Pension offers lump sum payout to plan participants over age 50. Ten percent accept. How does the acceptance of this option impact duration of plan liabilities?

CFA says that it “decreases duration of plan liabilities”. An increase makes more sense to me.

-Older individuals have shorter durations vs. younger individuals who have longer durations, correct? When the old participants with shorter durations are removed from the PBO, the remaining individuals are younger, with greater durations, thus increasing the duration of the PBO per my understanding.

Can someone explain this?

Duration can be thought of as the weighted average of your cashflows (In this case, cash outflows) measured in time.

A lump sum payment would cause more cash flows to be required at an earlier date. This would shift more cash flows to an earlier date, thus reducing the weighted average and effectively reducing the duration.

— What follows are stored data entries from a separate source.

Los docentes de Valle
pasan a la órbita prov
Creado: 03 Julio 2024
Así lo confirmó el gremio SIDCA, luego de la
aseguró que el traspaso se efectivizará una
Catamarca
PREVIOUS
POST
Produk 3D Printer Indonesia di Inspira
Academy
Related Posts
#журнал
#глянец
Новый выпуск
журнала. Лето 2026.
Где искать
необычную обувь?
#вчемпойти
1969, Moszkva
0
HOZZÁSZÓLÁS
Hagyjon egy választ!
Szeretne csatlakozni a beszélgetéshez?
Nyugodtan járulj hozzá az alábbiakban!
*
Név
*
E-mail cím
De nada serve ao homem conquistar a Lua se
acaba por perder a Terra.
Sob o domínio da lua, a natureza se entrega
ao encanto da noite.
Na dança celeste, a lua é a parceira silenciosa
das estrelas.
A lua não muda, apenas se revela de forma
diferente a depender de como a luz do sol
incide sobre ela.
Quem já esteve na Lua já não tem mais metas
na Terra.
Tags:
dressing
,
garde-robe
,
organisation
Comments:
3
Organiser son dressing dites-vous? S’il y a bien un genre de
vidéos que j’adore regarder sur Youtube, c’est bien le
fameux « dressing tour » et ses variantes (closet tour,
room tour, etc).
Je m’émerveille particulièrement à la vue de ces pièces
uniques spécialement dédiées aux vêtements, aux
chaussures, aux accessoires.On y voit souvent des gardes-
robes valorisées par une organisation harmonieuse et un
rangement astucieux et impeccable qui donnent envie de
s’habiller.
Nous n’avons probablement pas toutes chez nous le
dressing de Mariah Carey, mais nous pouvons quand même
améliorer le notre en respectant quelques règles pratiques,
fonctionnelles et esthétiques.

So someone can choose to get a lump sum payout of $100 on year 10 or someone can get $10 a year for ten years starting year 10 through year 20. What duration is longer my man?

I think it is correct to say that in the theoretical case where the lump sum payments were an one off event andand already been been paid out the duration would increase.

When thinking about it in the cfa context, the planned payments will be made earlier as described above which means duration is decreased and liquidity requirements are increased.